In the Stabat Mater Rossini reaches full expression by combining a severe, counterpoint style with modern opera tricks, while maintaining all the abstract charm of his poetry in music. This is music sensitive to words and action, sentimental but above all independent, absorbing all its expressive values in itself. The liturgy thus becomes theatrical in Rossini’s hands, overcoming what Alberto Basso called “the false aesthetics of a disciplined, neutral conception of sacred music”.

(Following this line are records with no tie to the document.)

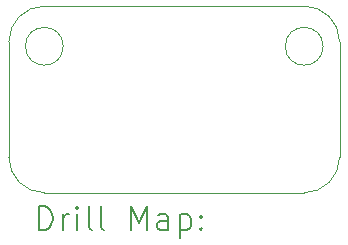
<source format=gbr>
%TF.GenerationSoftware,KiCad,Pcbnew,7.0.9*%
%TF.CreationDate,2025-02-16T20:29:11+01:00*%
%TF.ProjectId,sao_pcb,73616f5f-7063-4622-9e6b-696361645f70,rev?*%
%TF.SameCoordinates,Original*%
%TF.FileFunction,Drillmap*%
%TF.FilePolarity,Positive*%
%FSLAX45Y45*%
G04 Gerber Fmt 4.5, Leading zero omitted, Abs format (unit mm)*
G04 Created by KiCad (PCBNEW 7.0.9) date 2025-02-16 20:29:11*
%MOMM*%
%LPD*%
G01*
G04 APERTURE LIST*
%ADD10C,0.100000*%
%ADD11C,0.200000*%
G04 APERTURE END LIST*
D10*
X14100000Y-8640000D02*
G75*
G03*
X14400000Y-8940000I300000J0D01*
G01*
X16600000Y-8940000D02*
G75*
G03*
X16900000Y-8640000I0J300000D01*
G01*
X16600000Y-8940000D02*
X14400000Y-8940000D01*
X14400000Y-7360000D02*
G75*
G03*
X14100000Y-7660000I0J-300000D01*
G01*
X14100000Y-8640000D02*
X14100000Y-7660000D01*
X16900000Y-7660000D02*
G75*
G03*
X16600000Y-7360000I-300000J0D01*
G01*
X16900000Y-7660000D02*
X16900000Y-8640000D01*
X14400000Y-7360000D02*
X16600000Y-7360000D01*
X14560000Y-7700000D02*
G75*
G03*
X14560000Y-7700000I-160000J0D01*
G01*
X16760000Y-7700000D02*
G75*
G03*
X16760000Y-7700000I-160000J0D01*
G01*
D11*
X14355777Y-9256484D02*
X14355777Y-9056484D01*
X14355777Y-9056484D02*
X14403396Y-9056484D01*
X14403396Y-9056484D02*
X14431967Y-9066008D01*
X14431967Y-9066008D02*
X14451015Y-9085055D01*
X14451015Y-9085055D02*
X14460539Y-9104103D01*
X14460539Y-9104103D02*
X14470062Y-9142198D01*
X14470062Y-9142198D02*
X14470062Y-9170770D01*
X14470062Y-9170770D02*
X14460539Y-9208865D01*
X14460539Y-9208865D02*
X14451015Y-9227912D01*
X14451015Y-9227912D02*
X14431967Y-9246960D01*
X14431967Y-9246960D02*
X14403396Y-9256484D01*
X14403396Y-9256484D02*
X14355777Y-9256484D01*
X14555777Y-9256484D02*
X14555777Y-9123150D01*
X14555777Y-9161246D02*
X14565301Y-9142198D01*
X14565301Y-9142198D02*
X14574824Y-9132674D01*
X14574824Y-9132674D02*
X14593872Y-9123150D01*
X14593872Y-9123150D02*
X14612920Y-9123150D01*
X14679586Y-9256484D02*
X14679586Y-9123150D01*
X14679586Y-9056484D02*
X14670062Y-9066008D01*
X14670062Y-9066008D02*
X14679586Y-9075531D01*
X14679586Y-9075531D02*
X14689110Y-9066008D01*
X14689110Y-9066008D02*
X14679586Y-9056484D01*
X14679586Y-9056484D02*
X14679586Y-9075531D01*
X14803396Y-9256484D02*
X14784348Y-9246960D01*
X14784348Y-9246960D02*
X14774824Y-9227912D01*
X14774824Y-9227912D02*
X14774824Y-9056484D01*
X14908158Y-9256484D02*
X14889110Y-9246960D01*
X14889110Y-9246960D02*
X14879586Y-9227912D01*
X14879586Y-9227912D02*
X14879586Y-9056484D01*
X15136729Y-9256484D02*
X15136729Y-9056484D01*
X15136729Y-9056484D02*
X15203396Y-9199341D01*
X15203396Y-9199341D02*
X15270062Y-9056484D01*
X15270062Y-9056484D02*
X15270062Y-9256484D01*
X15451015Y-9256484D02*
X15451015Y-9151722D01*
X15451015Y-9151722D02*
X15441491Y-9132674D01*
X15441491Y-9132674D02*
X15422443Y-9123150D01*
X15422443Y-9123150D02*
X15384348Y-9123150D01*
X15384348Y-9123150D02*
X15365301Y-9132674D01*
X15451015Y-9246960D02*
X15431967Y-9256484D01*
X15431967Y-9256484D02*
X15384348Y-9256484D01*
X15384348Y-9256484D02*
X15365301Y-9246960D01*
X15365301Y-9246960D02*
X15355777Y-9227912D01*
X15355777Y-9227912D02*
X15355777Y-9208865D01*
X15355777Y-9208865D02*
X15365301Y-9189817D01*
X15365301Y-9189817D02*
X15384348Y-9180293D01*
X15384348Y-9180293D02*
X15431967Y-9180293D01*
X15431967Y-9180293D02*
X15451015Y-9170770D01*
X15546253Y-9123150D02*
X15546253Y-9323150D01*
X15546253Y-9132674D02*
X15565301Y-9123150D01*
X15565301Y-9123150D02*
X15603396Y-9123150D01*
X15603396Y-9123150D02*
X15622443Y-9132674D01*
X15622443Y-9132674D02*
X15631967Y-9142198D01*
X15631967Y-9142198D02*
X15641491Y-9161246D01*
X15641491Y-9161246D02*
X15641491Y-9218389D01*
X15641491Y-9218389D02*
X15631967Y-9237436D01*
X15631967Y-9237436D02*
X15622443Y-9246960D01*
X15622443Y-9246960D02*
X15603396Y-9256484D01*
X15603396Y-9256484D02*
X15565301Y-9256484D01*
X15565301Y-9256484D02*
X15546253Y-9246960D01*
X15727205Y-9237436D02*
X15736729Y-9246960D01*
X15736729Y-9246960D02*
X15727205Y-9256484D01*
X15727205Y-9256484D02*
X15717682Y-9246960D01*
X15717682Y-9246960D02*
X15727205Y-9237436D01*
X15727205Y-9237436D02*
X15727205Y-9256484D01*
X15727205Y-9132674D02*
X15736729Y-9142198D01*
X15736729Y-9142198D02*
X15727205Y-9151722D01*
X15727205Y-9151722D02*
X15717682Y-9142198D01*
X15717682Y-9142198D02*
X15727205Y-9132674D01*
X15727205Y-9132674D02*
X15727205Y-9151722D01*
M02*

</source>
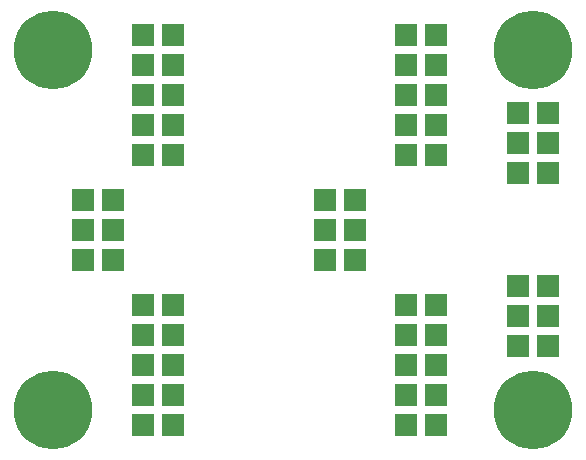
<source format=gbr>
G75*
G70*
%OFA0B0*%
%FSLAX24Y24*%
%IPPOS*%
%LPD*%
%AMOC8*
5,1,8,0,0,1.08239X$1,22.5*
%
%ADD10R,0.0730X0.0730*%
%ADD11C,0.2620*%
D10*
X005088Y005413D03*
X006088Y005413D03*
X006088Y006413D03*
X005088Y006413D03*
X005088Y007413D03*
X006088Y007413D03*
X006088Y008413D03*
X005088Y008413D03*
X005088Y009413D03*
X006088Y009413D03*
X004088Y010913D03*
X003088Y010913D03*
X003088Y011913D03*
X004088Y011913D03*
X004088Y012913D03*
X003088Y012913D03*
X005088Y014413D03*
X006088Y014413D03*
X006088Y015413D03*
X005088Y015413D03*
X005088Y016413D03*
X006088Y016413D03*
X006088Y017413D03*
X005088Y017413D03*
X005088Y018413D03*
X006088Y018413D03*
X011150Y012913D03*
X012150Y012913D03*
X012150Y011913D03*
X011150Y011913D03*
X011150Y010913D03*
X012150Y010913D03*
X013838Y009413D03*
X014838Y009413D03*
X014838Y008413D03*
X013838Y008413D03*
X013838Y007413D03*
X014838Y007413D03*
X014838Y006413D03*
X013838Y006413D03*
X013838Y005413D03*
X014838Y005413D03*
X017588Y008038D03*
X018588Y008038D03*
X018588Y009038D03*
X017588Y009038D03*
X017588Y010038D03*
X018588Y010038D03*
X018588Y013788D03*
X017588Y013788D03*
X017588Y014788D03*
X018588Y014788D03*
X018588Y015788D03*
X017588Y015788D03*
X014838Y015413D03*
X013838Y015413D03*
X013838Y016413D03*
X014838Y016413D03*
X014838Y017413D03*
X013838Y017413D03*
X013838Y018413D03*
X014838Y018413D03*
X014838Y014413D03*
X013838Y014413D03*
D11*
X018088Y017913D03*
X018088Y005913D03*
X002088Y005913D03*
X002088Y017913D03*
M02*

</source>
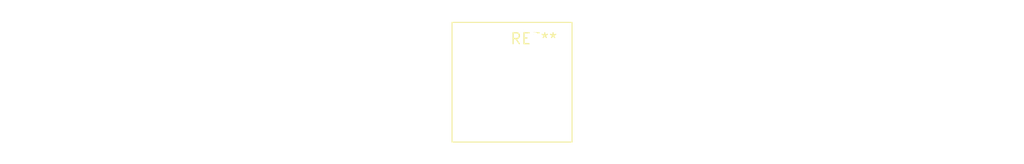
<source format=kicad_pcb>
(kicad_pcb (version 20240108) (generator pcbnew)

  (general
    (thickness 1.6)
  )

  (paper "A4")
  (layers
    (0 "F.Cu" signal)
    (31 "B.Cu" signal)
    (32 "B.Adhes" user "B.Adhesive")
    (33 "F.Adhes" user "F.Adhesive")
    (34 "B.Paste" user)
    (35 "F.Paste" user)
    (36 "B.SilkS" user "B.Silkscreen")
    (37 "F.SilkS" user "F.Silkscreen")
    (38 "B.Mask" user)
    (39 "F.Mask" user)
    (40 "Dwgs.User" user "User.Drawings")
    (41 "Cmts.User" user "User.Comments")
    (42 "Eco1.User" user "User.Eco1")
    (43 "Eco2.User" user "User.Eco2")
    (44 "Edge.Cuts" user)
    (45 "Margin" user)
    (46 "B.CrtYd" user "B.Courtyard")
    (47 "F.CrtYd" user "F.Courtyard")
    (48 "B.Fab" user)
    (49 "F.Fab" user)
    (50 "User.1" user)
    (51 "User.2" user)
    (52 "User.3" user)
    (53 "User.4" user)
    (54 "User.5" user)
    (55 "User.6" user)
    (56 "User.7" user)
    (57 "User.8" user)
    (58 "User.9" user)
  )

  (setup
    (pad_to_mask_clearance 0)
    (pcbplotparams
      (layerselection 0x00010fc_ffffffff)
      (plot_on_all_layers_selection 0x0000000_00000000)
      (disableapertmacros false)
      (usegerberextensions false)
      (usegerberattributes false)
      (usegerberadvancedattributes false)
      (creategerberjobfile false)
      (dashed_line_dash_ratio 12.000000)
      (dashed_line_gap_ratio 3.000000)
      (svgprecision 4)
      (plotframeref false)
      (viasonmask false)
      (mode 1)
      (useauxorigin false)
      (hpglpennumber 1)
      (hpglpenspeed 20)
      (hpglpendiameter 15.000000)
      (dxfpolygonmode false)
      (dxfimperialunits false)
      (dxfusepcbnewfont false)
      (psnegative false)
      (psa4output false)
      (plotreference false)
      (plotvalue false)
      (plotinvisibletext false)
      (sketchpadsonfab false)
      (subtractmaskfromsilk false)
      (outputformat 1)
      (mirror false)
      (drillshape 1)
      (scaleselection 1)
      (outputdirectory "")
    )
  )

  (net 0 "")

  (footprint "SW_Cherry_MX_6.25u_Plate" (layer "F.Cu") (at 0 0))

)

</source>
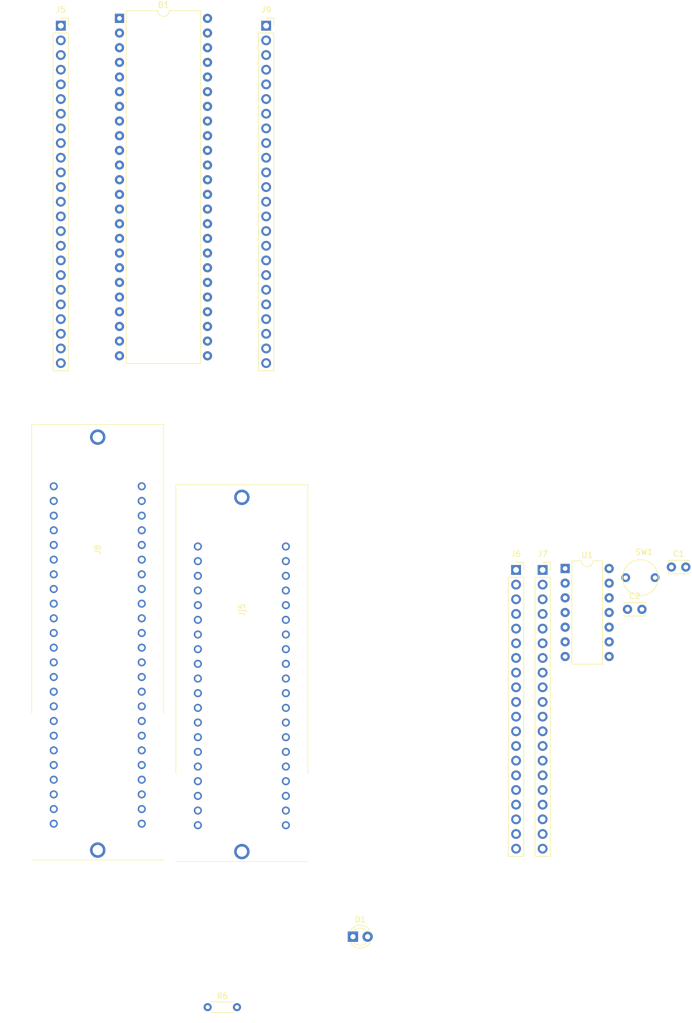
<source format=kicad_pcb>
(kicad_pcb (version 20211014) (generator pcbnew)

  (general
    (thickness 1.6)
  )

  (paper "A4")
  (layers
    (0 "F.Cu" signal)
    (31 "B.Cu" signal)
    (32 "B.Adhes" user "B.Adhesive")
    (33 "F.Adhes" user "F.Adhesive")
    (34 "B.Paste" user)
    (35 "F.Paste" user)
    (36 "B.SilkS" user "B.Silkscreen")
    (37 "F.SilkS" user "F.Silkscreen")
    (38 "B.Mask" user)
    (39 "F.Mask" user)
    (40 "Dwgs.User" user "User.Drawings")
    (41 "Cmts.User" user "User.Comments")
    (42 "Eco1.User" user "User.Eco1")
    (43 "Eco2.User" user "User.Eco2")
    (44 "Edge.Cuts" user)
    (45 "Margin" user)
    (46 "B.CrtYd" user "B.Courtyard")
    (47 "F.CrtYd" user "F.Courtyard")
    (48 "B.Fab" user)
    (49 "F.Fab" user)
  )

  (setup
    (pad_to_mask_clearance 0.051)
    (solder_mask_min_width 0.25)
    (aux_axis_origin 101 70)
    (grid_origin 101 70)
    (pcbplotparams
      (layerselection 0x00010fc_ffffffff)
      (disableapertmacros false)
      (usegerberextensions false)
      (usegerberattributes false)
      (usegerberadvancedattributes false)
      (creategerberjobfile false)
      (svguseinch false)
      (svgprecision 6)
      (excludeedgelayer true)
      (plotframeref false)
      (viasonmask false)
      (mode 1)
      (useauxorigin false)
      (hpglpennumber 1)
      (hpglpenspeed 20)
      (hpglpendiameter 15.000000)
      (dxfpolygonmode true)
      (dxfimperialunits true)
      (dxfusepcbnewfont true)
      (psnegative false)
      (psa4output false)
      (plotreference true)
      (plotvalue true)
      (plotinvisibletext false)
      (sketchpadsonfab false)
      (subtractmaskfromsilk false)
      (outputformat 1)
      (mirror false)
      (drillshape 1)
      (scaleselection 1)
      (outputdirectory "")
    )
  )

  (net 0 "")
  (net 1 "VCC")
  (net 2 "/PTB11")
  (net 3 "/PTB10")
  (net 4 "+3V3")
  (net 5 "/PTB19")
  (net 6 "/PTC2")
  (net 7 "/PTB18")
  (net 8 "/PTC1")
  (net 9 "/PTA16")
  (net 10 "/PTD6")
  (net 11 "/PTA15")
  (net 12 "/PTD5")
  (net 13 "/PTA14")
  (net 14 "/PTB2")
  (net 15 "/PTA5")
  (net 16 "/PTB3")
  (net 17 "/PTE26")
  (net 18 "/PTB1")
  (net 19 "/PTB0")
  (net 20 "/PTC7")
  (net 21 "/PTC0")
  (net 22 "/PTC6")
  (net 23 "/PTD1")
  (net 24 "/PTC4")
  (net 25 "/PTC5")
  (net 26 "/PTC3")
  (net 27 "GND")
  (net 28 "/PTD3")
  (net 29 "/PTD2")
  (net 30 "/PTD4")
  (net 31 "/PTA17")
  (net 32 "/PTD7")
  (net 33 "/PTC11")
  (net 34 "/PTA13")
  (net 35 "/PTC10")
  (net 36 "/PTA12")
  (net 37 "/PTC9")
  (net 38 "/PTD0")
  (net 39 "/PTC8")
  (net 40 "/PTB17")
  (net 41 "/PTE25")
  (net 42 "/PTB16")
  (net 43 "/PTE24")
  (net 44 "Net-(D1-Pad1)")
  (net 45 "Net-(J8-Pad27)")
  (net 46 "Net-(J8-Pad28)")
  (net 47 "Net-(J5-Pad53)")
  (net 48 "Net-(J5-Pad50)")
  (net 49 "Net-(J8-Pad25)")
  (net 50 "Net-(J8-Pad26)")
  (net 51 "Net-(J5-Pad52)")
  (net 52 "Net-(J5-Pad51)")
  (net 53 "Net-(J5-Pad36)")
  (net 54 "Net-(J8-Pad42)")
  (net 55 "Net-(J8-Pad37)")
  (net 56 "Net-(J8-Pad38)")
  (net 57 "Net-(J8-Pad41)")
  (net 58 "Net-(J5-Pad40)")
  (net 59 "Net-(J5-Pad38)")
  (net 60 "Net-(J5-Pad37)")
  (net 61 "Net-(J8-Pad39)")
  (net 62 "Net-(J5-Pad41)")
  (net 63 "Net-(J8-Pad40)")
  (net 64 "Net-(J5-Pad39)")
  (net 65 "Net-(J8-Pad48)")
  (net 66 "Net-(J8-Pad47)")
  (net 67 "Net-(J8-Pad46)")
  (net 68 "Net-(J8-Pad45)")
  (net 69 "Net-(J8-Pad44)")
  (net 70 "Net-(J8-Pad43)")
  (net 71 "Net-(J8-Pad36)")
  (net 72 "Net-(J8-Pad35)")
  (net 73 "Net-(J8-Pad34)")
  (net 74 "Net-(J8-Pad33)")
  (net 75 "Net-(J8-Pad32)")
  (net 76 "Net-(J8-Pad31)")
  (net 77 "Net-(J8-Pad30)")
  (net 78 "Net-(J8-Pad29)")
  (net 79 "Net-(J5-Pad30)")
  (net 80 "Net-(J5-Pad31)")
  (net 81 "Net-(J5-Pad32)")
  (net 82 "Net-(J5-Pad33)")
  (net 83 "Net-(J5-Pad34)")
  (net 84 "Net-(J5-Pad35)")
  (net 85 "Net-(J5-Pad42)")
  (net 86 "Net-(J5-Pad43)")
  (net 87 "Net-(J5-Pad44)")
  (net 88 "Net-(J5-Pad45)")
  (net 89 "Net-(J5-Pad46)")
  (net 90 "Net-(J5-Pad47)")
  (net 91 "Net-(J5-Pad48)")
  (net 92 "Net-(J5-Pad49)")
  (net 93 "Net-(J6-Pad40)")
  (net 94 "Net-(J7-Pad40)")
  (net 95 "Net-(J7-Pad45)")
  (net 96 "Net-(J7-Pad44)")
  (net 97 "Net-(J7-Pad41)")
  (net 98 "Net-(J6-Pad44)")
  (net 99 "Net-(J6-Pad42)")
  (net 100 "Net-(J6-Pad41)")
  (net 101 "Net-(J7-Pad43)")
  (net 102 "Net-(J6-Pad45)")
  (net 103 "Net-(J7-Pad42)")
  (net 104 "Net-(J6-Pad43)")
  (net 105 "Net-(J7-Pad34)")
  (net 106 "Net-(J7-Pad35)")
  (net 107 "Net-(J7-Pad36)")
  (net 108 "Net-(J7-Pad37)")
  (net 109 "Net-(J7-Pad38)")
  (net 110 "Net-(J7-Pad39)")
  (net 111 "Net-(J7-Pad46)")
  (net 112 "Net-(J7-Pad47)")
  (net 113 "Net-(J7-Pad48)")
  (net 114 "Net-(J7-Pad49)")
  (net 115 "Net-(J7-Pad50)")
  (net 116 "Net-(J7-Pad51)")
  (net 117 "Net-(J7-Pad52)")
  (net 118 "Net-(J7-Pad53)")
  (net 119 "Net-(J6-Pad34)")
  (net 120 "Net-(J6-Pad35)")
  (net 121 "Net-(J6-Pad36)")
  (net 122 "Net-(J6-Pad37)")
  (net 123 "Net-(J6-Pad38)")
  (net 124 "Net-(J6-Pad39)")
  (net 125 "Net-(J6-Pad46)")
  (net 126 "Net-(J6-Pad47)")
  (net 127 "Net-(J6-Pad48)")
  (net 128 "Net-(J6-Pad49)")
  (net 129 "Net-(J6-Pad50)")
  (net 130 "Net-(J6-Pad51)")
  (net 131 "Net-(J6-Pad52)")
  (net 132 "Net-(J6-Pad53)")
  (net 133 "Net-(J4-Pad58)")
  (net 134 "Net-(J3-Pad62)")
  (net 135 "Net-(J4-Pad59)")
  (net 136 "Net-(J3-Pad61)")
  (net 137 "Net-(J4-Pad60)")
  (net 138 "Net-(J3-Pad60)")
  (net 139 "Net-(J4-Pad61)")
  (net 140 "Net-(J3-Pad59)")
  (net 141 "Net-(J4-Pad62)")
  (net 142 "Net-(J3-Pad58)")
  (net 143 "Net-(J4-Pad63)")
  (net 144 "Net-(J3-Pad57)")

  (footprint "Package_DIP:DIP-48_W15.24mm" (layer "F.Cu") (at 123.86 2.69))

  (footprint "Capacitor_THT:C_Disc_D3.4mm_W2.1mm_P2.50mm" (layer "F.Cu") (at 219.44 97.69))

  (footprint "Capacitor_THT:C_Disc_D3.4mm_W2.1mm_P2.50mm" (layer "F.Cu") (at 211.84 105.01))

  (footprint "LED_THT:LED_D3.0mm" (layer "F.Cu") (at 164.29 161.69))

  (footprint "Connector_PinSocket_2.54mm:PinSocket_1x24_P2.54mm_Vertical" (layer "F.Cu") (at 113.7 3.96))

  (footprint "Connector_PinSocket_2.54mm:PinSocket_1x20_P2.54mm_Vertical" (layer "F.Cu") (at 192.54 98.19))

  (footprint "Connector_PinSocket_2.54mm:PinSocket_1x20_P2.54mm_Vertical" (layer "F.Cu") (at 197.14 98.19))

  (footprint "Connector_PinSocket_2.54mm:PinSocket_1x24_P2.54mm_Vertical" (layer "F.Cu") (at 149.26 3.96))

  (footprint "Resistor_THT:R_Axial_DIN0204_L3.6mm_D1.6mm_P5.08mm_Horizontal" (layer "F.Cu") (at 139.13 173.89))

  (footprint "0-LocalLibrary:Tact_SW_6x6mm" (layer "F.Cu") (at 214.066999 99.525))

  (footprint "Package_DIP:DIP-14_W7.62mm" (layer "F.Cu") (at 201.04 97.94))

  (footprint "0-LocalLibrary:Aries_ZIF_socket_DIP-40-pin" (layer "F.Cu") (at 145.055 108.1))

  (footprint "0-LocalLibrary:Aries_ZIF_socket_DIP-48-pin" (layer "F.Cu") (at 120.095 97.68))

)

</source>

In March 1873, while Verdi was in Naples waiting for Aida to be staged, he composed the String Quartet in E minor simply “in his leisure moments”, and for a long time he refused to have it played in concerts. He believed that Italians had more talent for composing opera than chamber music, which the Viennese school did better. In actual fact these pages are full of operatic Verdi, from the very first theme of the Allegro, which reminds us of the music signalling Amneris’ jealousy in the first act of Aida. The third movement, Prestissimo, evokes the witches’ ballet in Macbeth and the final Scherzo anticipates the atmosphere of Falstaff. This cleverly crafted Quartetto reveals the composer’s thorough knowledge of Haydn, Mozart and Beethoven’s chamber pieces. Verdi himself, even though he was not convinced of the real value of the score, was quite aware that it was not just vocal music in disguise, and he said he did know it was a quartet.